JS: That’s so encouraging. There’s a lesson there about patience, because it took from 1993 until 2010 to have this impact.
MS: Well, actually it all started in 1981.
JS: Okay—so there was a long road from 1981 to 2010 before your work made a cultural dent. That in itself is an interesting lesson. That’s a very encouraging word about the nature of scholarship— and the work of a think tank like Cardus—that aims to contribute to society. There’s a trickle-down effect that you can’t control or even anticipate, and yet sometimes toiling away on things can have repercussions down the road.
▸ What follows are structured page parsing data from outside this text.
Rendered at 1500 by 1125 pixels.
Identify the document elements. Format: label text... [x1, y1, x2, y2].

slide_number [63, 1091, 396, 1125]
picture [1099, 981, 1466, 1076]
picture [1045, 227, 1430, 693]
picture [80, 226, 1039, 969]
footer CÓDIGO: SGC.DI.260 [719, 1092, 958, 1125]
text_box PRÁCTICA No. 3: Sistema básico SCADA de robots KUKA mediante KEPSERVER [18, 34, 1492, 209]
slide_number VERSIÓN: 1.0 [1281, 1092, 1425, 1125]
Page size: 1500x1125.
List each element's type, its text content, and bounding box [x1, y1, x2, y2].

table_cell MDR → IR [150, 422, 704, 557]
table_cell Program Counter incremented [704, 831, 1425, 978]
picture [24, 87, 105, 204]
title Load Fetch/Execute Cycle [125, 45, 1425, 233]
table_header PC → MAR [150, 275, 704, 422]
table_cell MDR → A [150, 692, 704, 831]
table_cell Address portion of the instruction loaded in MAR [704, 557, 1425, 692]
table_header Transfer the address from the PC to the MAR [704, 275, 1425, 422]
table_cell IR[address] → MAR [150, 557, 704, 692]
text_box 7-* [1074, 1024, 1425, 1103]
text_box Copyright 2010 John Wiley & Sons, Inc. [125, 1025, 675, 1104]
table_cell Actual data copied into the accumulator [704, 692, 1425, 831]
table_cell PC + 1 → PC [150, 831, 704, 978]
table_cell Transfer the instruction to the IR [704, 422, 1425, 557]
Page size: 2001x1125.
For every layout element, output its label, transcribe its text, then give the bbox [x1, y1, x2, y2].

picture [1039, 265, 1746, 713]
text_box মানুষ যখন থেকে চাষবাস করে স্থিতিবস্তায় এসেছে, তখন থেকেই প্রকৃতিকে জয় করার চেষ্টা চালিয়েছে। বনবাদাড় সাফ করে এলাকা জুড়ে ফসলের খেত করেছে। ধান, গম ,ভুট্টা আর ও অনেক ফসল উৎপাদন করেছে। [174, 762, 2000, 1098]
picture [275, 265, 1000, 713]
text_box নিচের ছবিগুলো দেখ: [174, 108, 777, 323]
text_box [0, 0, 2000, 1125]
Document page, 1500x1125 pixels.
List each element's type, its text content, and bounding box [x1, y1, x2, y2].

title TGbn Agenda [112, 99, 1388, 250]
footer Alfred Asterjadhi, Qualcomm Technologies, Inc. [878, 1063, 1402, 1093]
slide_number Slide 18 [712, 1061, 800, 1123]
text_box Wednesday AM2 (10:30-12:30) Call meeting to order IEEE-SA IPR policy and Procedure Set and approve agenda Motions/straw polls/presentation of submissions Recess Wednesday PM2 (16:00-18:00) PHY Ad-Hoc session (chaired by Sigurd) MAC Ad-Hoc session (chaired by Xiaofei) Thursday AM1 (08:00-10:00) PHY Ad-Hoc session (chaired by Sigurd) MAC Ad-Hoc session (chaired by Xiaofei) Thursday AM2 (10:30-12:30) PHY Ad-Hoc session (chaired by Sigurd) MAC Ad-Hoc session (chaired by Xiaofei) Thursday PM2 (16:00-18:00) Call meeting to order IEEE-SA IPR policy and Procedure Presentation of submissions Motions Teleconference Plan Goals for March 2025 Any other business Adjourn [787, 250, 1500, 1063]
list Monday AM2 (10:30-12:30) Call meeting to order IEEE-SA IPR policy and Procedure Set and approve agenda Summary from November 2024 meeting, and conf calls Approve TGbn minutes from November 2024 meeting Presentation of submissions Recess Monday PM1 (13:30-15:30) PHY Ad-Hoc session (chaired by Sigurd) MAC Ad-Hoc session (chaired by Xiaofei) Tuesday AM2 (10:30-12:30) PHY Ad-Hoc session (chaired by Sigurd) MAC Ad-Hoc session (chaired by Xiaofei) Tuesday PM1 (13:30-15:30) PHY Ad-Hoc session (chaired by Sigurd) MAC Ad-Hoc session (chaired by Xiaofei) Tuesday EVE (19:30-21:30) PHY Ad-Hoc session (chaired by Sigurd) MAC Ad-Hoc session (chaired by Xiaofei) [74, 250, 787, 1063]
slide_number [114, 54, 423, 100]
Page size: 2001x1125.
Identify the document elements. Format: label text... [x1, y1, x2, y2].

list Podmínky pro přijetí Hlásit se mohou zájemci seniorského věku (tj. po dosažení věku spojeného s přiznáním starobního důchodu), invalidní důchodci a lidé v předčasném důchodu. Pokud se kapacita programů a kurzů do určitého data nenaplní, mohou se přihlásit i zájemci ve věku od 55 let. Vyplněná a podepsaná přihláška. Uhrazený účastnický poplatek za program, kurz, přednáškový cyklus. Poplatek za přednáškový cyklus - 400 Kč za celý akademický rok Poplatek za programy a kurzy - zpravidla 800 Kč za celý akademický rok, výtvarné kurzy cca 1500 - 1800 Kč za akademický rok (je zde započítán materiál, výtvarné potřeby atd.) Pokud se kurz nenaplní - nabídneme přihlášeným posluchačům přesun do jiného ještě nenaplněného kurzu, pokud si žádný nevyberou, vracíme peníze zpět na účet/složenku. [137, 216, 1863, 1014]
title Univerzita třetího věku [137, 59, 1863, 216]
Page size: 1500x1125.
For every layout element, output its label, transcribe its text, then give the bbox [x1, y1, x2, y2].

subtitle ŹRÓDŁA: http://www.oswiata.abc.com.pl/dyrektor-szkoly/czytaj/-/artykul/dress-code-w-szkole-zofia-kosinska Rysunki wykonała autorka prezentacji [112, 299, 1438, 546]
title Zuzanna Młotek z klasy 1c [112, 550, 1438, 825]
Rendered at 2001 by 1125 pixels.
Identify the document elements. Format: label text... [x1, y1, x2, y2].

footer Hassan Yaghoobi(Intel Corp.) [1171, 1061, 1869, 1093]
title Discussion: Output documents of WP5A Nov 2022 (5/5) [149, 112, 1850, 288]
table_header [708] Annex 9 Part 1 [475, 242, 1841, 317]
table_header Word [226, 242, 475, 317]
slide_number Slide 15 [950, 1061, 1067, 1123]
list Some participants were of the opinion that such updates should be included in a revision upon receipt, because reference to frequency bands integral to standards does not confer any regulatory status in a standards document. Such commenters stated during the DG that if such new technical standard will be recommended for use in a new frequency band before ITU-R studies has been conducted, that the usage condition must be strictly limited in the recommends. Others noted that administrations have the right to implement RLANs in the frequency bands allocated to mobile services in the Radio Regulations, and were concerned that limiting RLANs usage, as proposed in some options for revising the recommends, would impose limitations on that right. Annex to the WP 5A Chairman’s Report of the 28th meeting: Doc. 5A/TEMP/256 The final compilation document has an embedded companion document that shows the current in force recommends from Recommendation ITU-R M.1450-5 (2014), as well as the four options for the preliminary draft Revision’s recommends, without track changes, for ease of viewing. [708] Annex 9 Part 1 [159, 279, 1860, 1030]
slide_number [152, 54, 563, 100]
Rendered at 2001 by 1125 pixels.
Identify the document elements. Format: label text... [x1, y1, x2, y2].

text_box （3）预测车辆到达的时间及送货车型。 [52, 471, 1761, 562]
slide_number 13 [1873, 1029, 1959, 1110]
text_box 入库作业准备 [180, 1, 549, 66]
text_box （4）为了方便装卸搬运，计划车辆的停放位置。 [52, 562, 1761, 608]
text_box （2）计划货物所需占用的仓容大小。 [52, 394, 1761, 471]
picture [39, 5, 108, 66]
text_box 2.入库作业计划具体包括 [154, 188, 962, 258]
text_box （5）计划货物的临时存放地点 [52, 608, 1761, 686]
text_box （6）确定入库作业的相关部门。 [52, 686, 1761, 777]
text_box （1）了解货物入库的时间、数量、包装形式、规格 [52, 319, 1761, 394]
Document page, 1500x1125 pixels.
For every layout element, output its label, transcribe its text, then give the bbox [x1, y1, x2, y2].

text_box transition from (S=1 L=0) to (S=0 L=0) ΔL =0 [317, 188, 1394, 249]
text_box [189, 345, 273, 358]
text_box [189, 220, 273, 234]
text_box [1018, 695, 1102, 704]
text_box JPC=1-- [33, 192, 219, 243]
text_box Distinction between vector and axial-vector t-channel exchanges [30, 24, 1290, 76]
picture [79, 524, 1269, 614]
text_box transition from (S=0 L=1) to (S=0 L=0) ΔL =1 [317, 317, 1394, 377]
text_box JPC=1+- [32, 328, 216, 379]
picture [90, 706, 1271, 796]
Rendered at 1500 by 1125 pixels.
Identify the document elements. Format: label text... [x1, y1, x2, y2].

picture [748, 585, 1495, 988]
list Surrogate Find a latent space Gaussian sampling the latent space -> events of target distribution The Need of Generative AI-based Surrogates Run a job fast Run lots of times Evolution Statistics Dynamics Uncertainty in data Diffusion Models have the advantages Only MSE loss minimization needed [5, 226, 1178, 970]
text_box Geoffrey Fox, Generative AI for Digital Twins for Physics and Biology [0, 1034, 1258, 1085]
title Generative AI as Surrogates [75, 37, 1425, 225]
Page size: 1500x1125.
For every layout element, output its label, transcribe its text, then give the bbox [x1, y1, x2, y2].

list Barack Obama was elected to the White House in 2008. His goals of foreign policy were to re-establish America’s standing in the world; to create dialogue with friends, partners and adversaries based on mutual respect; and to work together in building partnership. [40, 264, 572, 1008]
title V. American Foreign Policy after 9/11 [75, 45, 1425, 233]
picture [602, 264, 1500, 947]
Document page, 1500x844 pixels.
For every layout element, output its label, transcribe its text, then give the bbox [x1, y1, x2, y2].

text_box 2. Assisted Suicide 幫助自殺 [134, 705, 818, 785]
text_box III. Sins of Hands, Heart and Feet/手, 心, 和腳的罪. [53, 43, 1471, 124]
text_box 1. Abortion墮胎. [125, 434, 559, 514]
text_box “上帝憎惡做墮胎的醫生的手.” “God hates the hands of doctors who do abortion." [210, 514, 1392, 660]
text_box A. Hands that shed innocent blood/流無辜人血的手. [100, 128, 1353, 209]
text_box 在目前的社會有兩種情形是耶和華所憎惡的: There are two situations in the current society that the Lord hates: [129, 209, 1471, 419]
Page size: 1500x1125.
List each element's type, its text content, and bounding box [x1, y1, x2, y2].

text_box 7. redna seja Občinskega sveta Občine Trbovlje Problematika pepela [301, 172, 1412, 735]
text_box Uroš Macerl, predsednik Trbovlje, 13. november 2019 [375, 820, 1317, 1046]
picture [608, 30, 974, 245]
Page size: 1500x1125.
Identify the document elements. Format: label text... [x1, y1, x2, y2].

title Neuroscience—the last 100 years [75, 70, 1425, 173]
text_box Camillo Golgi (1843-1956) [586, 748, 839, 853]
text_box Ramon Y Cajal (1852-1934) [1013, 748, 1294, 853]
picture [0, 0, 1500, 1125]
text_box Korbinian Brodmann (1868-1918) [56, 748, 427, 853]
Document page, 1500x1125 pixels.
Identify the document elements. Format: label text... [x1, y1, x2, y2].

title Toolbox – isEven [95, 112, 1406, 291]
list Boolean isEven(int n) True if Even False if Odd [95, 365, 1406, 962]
You mentioned that a reporter once asked you what your favourite line was you’d ever written, and you cited a line from your Massey Lectures, The Ethical Imagination: “Hope is the oxygen of the human spirit.”
It’s so beautiful that you would affirm that when, in a way, so many of the issues you’re working on could make one despair. Are you hopeful for the ability of our societies to remember and recover some of the things you’re talking about? Are you hopeful that a coming generation will hear what you’re saying about, for example, what you call our metaphysical ecosystem?
MS: Well, you see, I think that’s language that will appeal to the younger people because they’re into environmentalism. That’s another secular religion. They’ve already experienced that as a religion. So, yes, I think it will.
Jamie, when you said that word “remember,” I thought, Gosh, isn’t that interesting? I’ve never thought of this before, but it’s re-member. Put back together, eh? And it’s very much like the Latin religare, “religion.” To rebind together.
JS: In a sense, that’s what your work is doing. We are indebted to you. Margo, this has been fantastic. Thank you so much for making the time. I really appreciate it.